Arabs Begin Return to Iraq

By: Sana Abdallah – Middle East Times

The return of an Arab League mission chief this week to the organization’s Baghdad office to fill a position that has been vacant since January 2007 is the latest signal that Arab countries are making a belated diplomatic comeback to the war-torn “brotherly” country.

Hani Khallaf, who was appointed head of the 22-nation Arab League’s mission in Iraq, assumed his post on Monday.

The Egyptian diplomat replaces Moroccan Moukhtar Lamani, who resigned 15 months ago on the grounds that he did not get enough Arab support for his mission of pursuing Iraqi reconciliation and restoring order in the country.

The new envoy said he would pursue the Arab organization’s efforts in supporting Iraq and boosting Arab presence in the country so that Iraq can return to its “normal status” within the Arab fold.

WHO HAS THE GENIE? — Arab countries that had opted to steer clear of Iraq to avoid being caught up in a slew of problems that included internal sectarian unrest, the U.S. military occupation and its political agenda, and Iran’s meddling, now find themselves marginalized over a strategic country that sits on one of the world’s largest oil reserves.

The Arab countries appear to realize it is time to play an active role in the post-Saddam Hussein Iraq, something they have been reluctant to do since the 2003 U.S.-led invasion and ensuing violence that swept the country.

The invasion and occupation of an Arab country and subsequent installation of a government dictated to by Washington, has been extremely unpopular on the Arab street.

Until recently any normalization of diplomatic ties with the Iraqi government would be seen as providing a legitimate cover for the U.S.-led occupation and a tacit endorsement that toppling Arab regimes through foreign military forces was acceptable.

A number of assassinations and other attacks has also kept Arabs from the country.

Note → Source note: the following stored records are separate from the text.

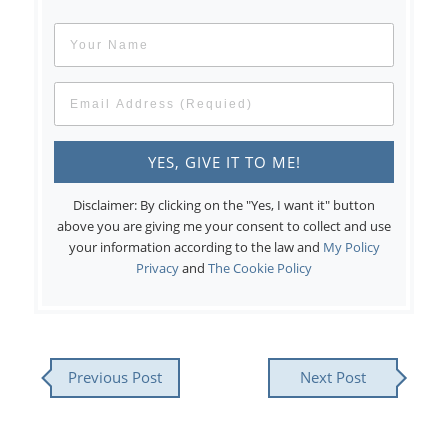
Disclaimer: By clicking on the "Yes, I want it" button
above you are giving me your consent to collect and use
your information according to the law and
My Policy
Privacy
and
The Cookie Policy
Previous Post
Next Post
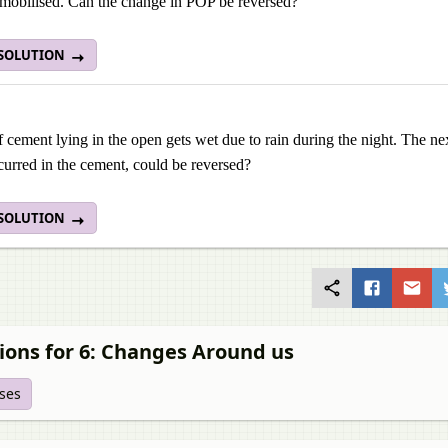
mobilised. Can the change in POP be reversed?
 SOLUTION
 cement lying in the open gets wet due to rain during the night. The ne
urred in the cement, could be reversed?
 SOLUTION
ions for 6: Changes Around us
ises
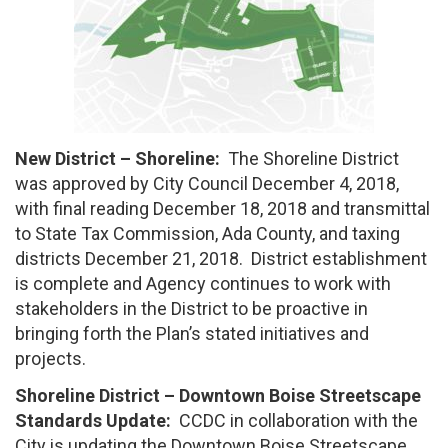
New District – Shoreline:
The Shoreline District
was approved by City Council December 4, 2018,
with final reading December 18, 2018 and transmittal
to State Tax Commission, Ada County, and taxing
districts December 21, 2018. District establishment
is complete and Agency continues to work with
stakeholders in the District to be proactive in
bringing forth the Plan’s stated initiatives and
projects.
Shoreline District – Downtown Boise Streetscape
Standards Update:
CCDC in collaboration with the
City is updating the Downtown Boise Streetscape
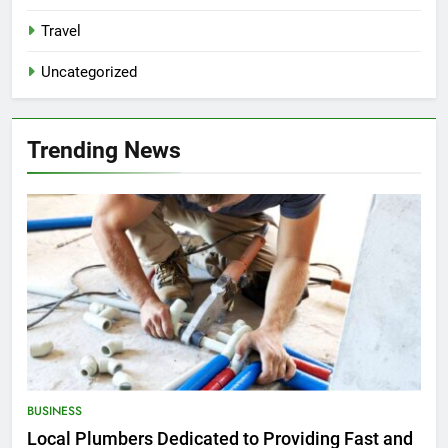
Travel
Uncategorized
Trending News
BUSINESS
Local Plumbers Dedicated to Providing Fast and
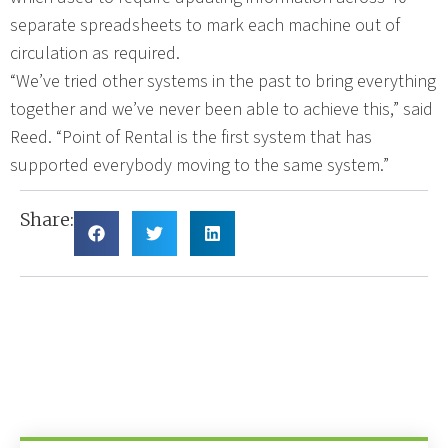
separate spreadsheets to mark each machine out of
circulation as required.
“We’ve tried other systems in the past to bring everything
together and we’ve never been able to achieve this,” said
Reed. “Point of Rental is the first system that has
supported everybody moving to the same system.”
Share:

In August 2003 the Jordanian embassy in Baghdad was targeted in a bombing that killed 17 people. Two years later the Egyptian charge d’affaires was kidnapped and murdered. And in 2006 a top United Arab Emirates’ diplomat was kidnapped.

Although the Iraqi government has repeatedly called on Arab countries to open their embassies and restore regular diplomatic representation only Lebanon, Yemen and the Palestinians have diplomatic missions in the capital.

But the picture in recent months has begun to change as growing numbers of Arab leaders and top government officials visited Iraq, with some countries appointing new ambassadors or promising full ties.

Last Sunday Egypt’s Foreign Minister Ahmed Abul Gheit made a landmark visit, the first by a senior Egyptian official in 18 years, during which he declared it was the “proper time to come to Iraq and launch deeper Iraq-Egypt relations.”

He visited a site for the new Egyptian embassy in Baghdad and expressed hope that Cairo would soon open a mission, without specifying a time. Abul Gheit, like other Arab officials, has previously stated that security guarantees should be in place before venturing into opening embassies.

Egypt has had no official diplomatic representation in Iraq since July 2005, when its charge d’affaires Ihab al-Sharif was kidnapped and killed by al-Qaida.

Egyptian-Iraqi ties hit the rocks in 1977 when Egypt’s late President Anwar Sadat launched peace talks with Israel. They have been unstable most the of the time since. Though relations were resumed in the late 1980s, they were severed again in 1990 when Cairo joined the U.S.-led coalition that forced the Iraqis out of Kuwait.

The Egyptian foreign minister’s visit and the Arab League’s dispatch of its chief of mission to Baghdad have come on the heels of Jordan, Syria, Bahrain and the UAE naming ambassadors and making their own high-profile visits to the Iraqi capital in the past two months, including one by Jordan’s King Abdullah II.

Independent Iraqi commentators say the Arab comeback to the country is belated, but not too late. They say that the absence gave two key enemy players – the United States and Iran – time to assume political and diplomatic roles that should have been reserved for the Arabs.

Some Arab commentators say that while the Arab countries had opted to steer clear of Iraq to avoid being caught up in a slew of problems that included internal sectarian unrest, the U.S. military occupation and its political agenda, and Iran’s strong political clout, they now find themselves marginalized over a strategic country that sits on one of the world’s largest oil reserves.

Analysts also argue that the U.S.-allied Arab regimes that are returning to Iraq are probably doing so under U.S. pressure.

U.S. officials have made no secret of their desire to see Iraq’s Arab neighbors – predominantly Sunni – assume a more active presence in the country, mainly to counterbalance Iran’s influence through the ruling Shiite parties and to provide a more acceptable face for the U.S. military presence.